Copy the complete listing that follows, letter for letter.
----------------
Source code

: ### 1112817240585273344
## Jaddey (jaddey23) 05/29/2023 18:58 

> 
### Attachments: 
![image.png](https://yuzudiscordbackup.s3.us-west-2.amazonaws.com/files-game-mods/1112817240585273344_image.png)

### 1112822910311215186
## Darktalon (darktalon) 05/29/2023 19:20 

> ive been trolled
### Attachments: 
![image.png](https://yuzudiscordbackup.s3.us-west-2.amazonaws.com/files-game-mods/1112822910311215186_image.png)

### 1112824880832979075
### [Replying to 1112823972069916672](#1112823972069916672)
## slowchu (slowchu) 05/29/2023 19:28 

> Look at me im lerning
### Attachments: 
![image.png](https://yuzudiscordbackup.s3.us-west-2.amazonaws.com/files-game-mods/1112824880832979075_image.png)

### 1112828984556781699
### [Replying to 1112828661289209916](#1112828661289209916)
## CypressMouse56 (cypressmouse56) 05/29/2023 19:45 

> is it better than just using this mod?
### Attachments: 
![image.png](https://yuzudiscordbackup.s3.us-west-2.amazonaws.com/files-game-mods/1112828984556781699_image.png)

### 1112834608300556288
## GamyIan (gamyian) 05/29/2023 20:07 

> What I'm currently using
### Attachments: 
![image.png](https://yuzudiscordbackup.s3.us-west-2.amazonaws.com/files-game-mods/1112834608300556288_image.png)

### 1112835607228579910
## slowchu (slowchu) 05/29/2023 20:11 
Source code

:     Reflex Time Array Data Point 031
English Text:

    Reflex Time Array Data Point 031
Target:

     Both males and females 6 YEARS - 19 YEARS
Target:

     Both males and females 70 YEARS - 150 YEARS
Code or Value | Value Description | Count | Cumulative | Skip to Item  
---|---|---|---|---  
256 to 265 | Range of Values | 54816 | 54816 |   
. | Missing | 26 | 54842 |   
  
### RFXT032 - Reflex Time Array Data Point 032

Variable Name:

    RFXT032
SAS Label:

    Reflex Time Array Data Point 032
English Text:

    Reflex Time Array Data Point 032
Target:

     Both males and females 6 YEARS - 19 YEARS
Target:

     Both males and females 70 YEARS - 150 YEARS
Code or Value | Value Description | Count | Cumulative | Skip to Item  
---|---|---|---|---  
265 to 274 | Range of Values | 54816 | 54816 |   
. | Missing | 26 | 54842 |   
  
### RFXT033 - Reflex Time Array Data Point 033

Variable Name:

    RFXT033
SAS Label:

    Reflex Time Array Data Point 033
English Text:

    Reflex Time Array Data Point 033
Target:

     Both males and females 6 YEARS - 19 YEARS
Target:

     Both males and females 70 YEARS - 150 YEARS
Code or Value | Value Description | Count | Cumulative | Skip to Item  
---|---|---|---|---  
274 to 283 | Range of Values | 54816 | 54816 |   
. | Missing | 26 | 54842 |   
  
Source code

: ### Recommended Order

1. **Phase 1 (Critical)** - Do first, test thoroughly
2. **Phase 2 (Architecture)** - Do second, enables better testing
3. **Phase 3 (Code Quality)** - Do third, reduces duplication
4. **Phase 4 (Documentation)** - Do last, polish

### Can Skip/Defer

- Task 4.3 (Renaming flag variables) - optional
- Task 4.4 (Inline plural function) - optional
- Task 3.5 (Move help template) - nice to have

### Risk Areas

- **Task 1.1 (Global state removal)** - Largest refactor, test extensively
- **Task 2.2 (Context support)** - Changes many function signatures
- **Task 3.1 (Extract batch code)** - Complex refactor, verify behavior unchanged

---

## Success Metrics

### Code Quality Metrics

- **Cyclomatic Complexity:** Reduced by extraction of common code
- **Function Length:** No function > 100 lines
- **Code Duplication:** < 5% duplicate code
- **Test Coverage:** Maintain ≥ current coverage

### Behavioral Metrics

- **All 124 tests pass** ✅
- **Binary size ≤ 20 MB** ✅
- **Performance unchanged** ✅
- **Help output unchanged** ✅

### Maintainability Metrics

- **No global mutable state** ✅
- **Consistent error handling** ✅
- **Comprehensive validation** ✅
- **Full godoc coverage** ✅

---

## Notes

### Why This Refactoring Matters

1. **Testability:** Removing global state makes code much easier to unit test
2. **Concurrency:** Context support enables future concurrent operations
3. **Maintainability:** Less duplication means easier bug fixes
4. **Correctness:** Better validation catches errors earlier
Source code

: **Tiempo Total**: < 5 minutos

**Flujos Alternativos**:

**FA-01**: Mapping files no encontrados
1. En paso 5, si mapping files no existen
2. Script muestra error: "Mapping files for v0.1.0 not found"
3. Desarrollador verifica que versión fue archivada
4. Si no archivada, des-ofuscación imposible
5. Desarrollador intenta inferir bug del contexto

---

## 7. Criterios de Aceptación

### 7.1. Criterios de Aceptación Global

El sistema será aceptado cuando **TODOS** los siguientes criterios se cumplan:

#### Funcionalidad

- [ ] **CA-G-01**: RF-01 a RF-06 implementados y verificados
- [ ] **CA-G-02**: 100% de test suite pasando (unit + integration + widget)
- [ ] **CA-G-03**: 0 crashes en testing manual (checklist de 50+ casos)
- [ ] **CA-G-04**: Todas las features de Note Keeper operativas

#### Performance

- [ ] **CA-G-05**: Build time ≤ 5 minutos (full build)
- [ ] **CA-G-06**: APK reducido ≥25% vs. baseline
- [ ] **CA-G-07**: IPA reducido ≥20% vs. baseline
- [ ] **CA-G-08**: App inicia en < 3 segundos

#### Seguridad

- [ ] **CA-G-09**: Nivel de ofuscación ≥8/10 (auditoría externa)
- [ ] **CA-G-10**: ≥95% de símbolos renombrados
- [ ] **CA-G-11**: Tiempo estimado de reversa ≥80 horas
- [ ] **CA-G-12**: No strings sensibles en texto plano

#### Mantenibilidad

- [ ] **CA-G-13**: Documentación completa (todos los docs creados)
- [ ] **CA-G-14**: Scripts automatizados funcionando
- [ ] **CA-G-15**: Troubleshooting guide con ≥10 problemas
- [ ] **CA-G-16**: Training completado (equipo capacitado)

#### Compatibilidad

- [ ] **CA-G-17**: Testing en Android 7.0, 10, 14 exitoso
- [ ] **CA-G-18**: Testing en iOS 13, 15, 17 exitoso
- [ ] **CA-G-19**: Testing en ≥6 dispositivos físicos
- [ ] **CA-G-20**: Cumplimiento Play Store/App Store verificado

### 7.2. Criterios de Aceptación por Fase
----------------
--- ANSWER BELOW ---
Source code

: ### 1112817240585273344
## Jaddey (jaddey23) 05/29/2023 18:58 

> 
### Attachments: 
![image.png](https://yuzudiscordbackup.s3.us-west-2.amazonaws.com/files-game-mods/1112817240585273344_image.png)

### 1112822910311215186
## Darktalon (darktalon) 05/29/2023 19:20 

> ive been trolled
### Attachments: 
![image.png](https://yuzudiscordbackup.s3.us-west-2.amazonaws.com/files-game-mods/1112822910311215186_image.png)

### 1112824880832979075
### [Replying to 1112823972069916672](#1112823972069916672)
## slowchu (slowchu) 05/29/2023 19:28 

> Look at me im lerning
### Attachments: 
![image.png](https://yuzudiscordbackup.s3.us-west-2.amazonaws.com/files-game-mods/1112824880832979075_image.png)

### 1112828984556781699
### [Replying to 1112828661289209916](#1112828661289209916)
## CypressMouse56 (cypressmouse56) 05/29/2023 19:45 

> is it better than just using this mod?
### Attachments: 
![image.png](https://yuzudiscordbackup.s3.us-west-2.amazonaws.com/files-game-mods/1112828984556781699_image.png)

### 1112834608300556288
## GamyIan (gamyian) 05/29/2023 20:07 

> What I'm currently using
### Attachments: 
![image.png](https://yuzudiscordbackup.s3.us-west-2.amazonaws.com/files-game-mods/1112834608300556288_image.png)

### 1112835607228579910
## slowchu (slowchu) 05/29/2023 20:11 
Source code

:     Reflex Time Array Data Point 031
English Text:

    Reflex Time Array Data Point 031
Target:

     Both males and females 6 YEARS - 19 YEARS
Target:

     Both males and females 70 YEARS - 150 YEARS
Code or Value | Value Description | Count | Cumulative | Skip to Item  
---|---|---|---|---  
256 to 265 | Range of Values | 54816 | 54816 |   
. | Missing | 26 | 54842 |   
  
### RFXT032 - Reflex Time Array Data Point 032

Variable Name:

    RFXT032
SAS Label:

    Reflex Time Array Data Point 032
English Text:

    Reflex Time Array Data Point 032
Target:

     Both males and females 6 YEARS - 19 YEARS
Target:

     Both males and females 70 YEARS - 150 YEARS
Code or Value | Value Description | Count | Cumulative | Skip to Item  
---|---|---|---|---  
265 to 274 | Range of Values | 54816 | 54816 |   
. | Missing | 26 | 54842 |   
  
### RFXT033 - Reflex Time Array Data Point 033

Variable Name:

    RFXT033
SAS Label:

    Reflex Time Array Data Point 033
English Text:

    Reflex Time Array Data Point 033
Target:

     Both males and females 6 YEARS - 19 YEARS
Target:

     Both males and females 70 YEARS - 150 YEARS
Code or Value | Value Description | Count | Cumulative | Skip to Item  
---|---|---|---|---  
274 to 283 | Range of Values | 54816 | 54816 |   
. | Missing | 26 | 54842 |   
  
Source code

: ### Recommended Order

1. **Phase 1 (Critical)** - Do first, test thoroughly
2. **Phase 2 (Architecture)** - Do second, enables better testing
3. **Phase 3 (Code Quality)** - Do third, reduces duplication
4. **Phase 4 (Documentation)** - Do last, polish

### Can Skip/Defer

- Task 4.3 (Renaming flag variables) - optional
- Task 4.4 (Inline plural function) - optional
- Task 3.5 (Move help template) - nice to have

### Risk Areas

- **Task 1.1 (Global state removal)** - Largest refactor, test extensively
- **Task 2.2 (Context support)** - Changes many function signatures
- **Task 3.1 (Extract batch code)** - Complex refactor, verify behavior unchanged

---

## Success Metrics

### Code Quality Metrics

- **Cyclomatic Complexity:** Reduced by extraction of common code
- **Function Length:** No function > 100 lines
- **Code Duplication:** < 5% duplicate code
- **Test Coverage:** Maintain ≥ current coverage

### Behavioral Metrics

- **All 124 tests pass** ✅
- **Binary size ≤ 20 MB** ✅
- **Performance unchanged** ✅
- **Help output unchanged** ✅

### Maintainability Metrics

- **No global mutable state** ✅
- **Consistent error handling** ✅
- **Comprehensive validation** ✅
- **Full godoc coverage** ✅

---

## Notes

### Why This Refactoring Matters

1. **Testability:** Removing global state makes code much easier to unit test
2. **Concurrency:** Context support enables future concurrent operations
3. **Maintainability:** Less duplication means easier bug fixes
4. **Correctness:** Better validation catches errors earlier
Source code

: **Tiempo Total**: < 5 minutos

**Flujos Alternativos**:

**FA-01**: Mapping files no encontrados
1. En paso 5, si mapping files no existen
2. Script muestra error: "Mapping files for v0.1.0 not found"
3. Desarrollador verifica que versión fue archivada
4. Si no archivada, des-ofuscación imposible
5. Desarrollador intenta inferir bug del contexto

---

## 7. Criterios de Aceptación

### 7.1. Criterios de Aceptación Global

El sistema será aceptado cuando **TODOS** los siguientes criterios se cumplan:

#### Funcionalidad

- [ ] **CA-G-01**: RF-01 a RF-06 implementados y verificados
- [ ] **CA-G-02**: 100% de test suite pasando (unit + integration + widget)
- [ ] **CA-G-03**: 0 crashes en testing manual (checklist de 50+ casos)
- [ ] **CA-G-04**: Todas las features de Note Keeper operativas

#### Performance

- [ ] **CA-G-05**: Build time ≤ 5 minutos (full build)
- [ ] **CA-G-06**: APK reducido ≥25% vs. baseline
- [ ] **CA-G-07**: IPA reducido ≥20% vs. baseline
- [ ] **CA-G-08**: App inicia en < 3 segundos

#### Seguridad

- [ ] **CA-G-09**: Nivel de ofuscación ≥8/10 (auditoría externa)
- [ ] **CA-G-10**: ≥95% de símbolos renombrados
- [ ] **CA-G-11**: Tiempo estimado de reversa ≥80 horas
- [ ] **CA-G-12**: No strings sensibles en texto plano

#### Mantenibilidad

- [ ] **CA-G-13**: Documentación completa (todos los docs creados)
- [ ] **CA-G-14**: Scripts automatizados funcionando
- [ ] **CA-G-15**: Troubleshooting guide con ≥10 problemas
- [ ] **CA-G-16**: Training completado (equipo capacitado)

#### Compatibilidad

- [ ] **CA-G-17**: Testing en Android 7.0, 10, 14 exitoso
- [ ] **CA-G-18**: Testing en iOS 13, 15, 17 exitoso
- [ ] **CA-G-19**: Testing en ≥6 dispositivos físicos
- [ ] **CA-G-20**: Cumplimiento Play Store/App Store verificado

### 7.2. Criterios de Aceptación por Fase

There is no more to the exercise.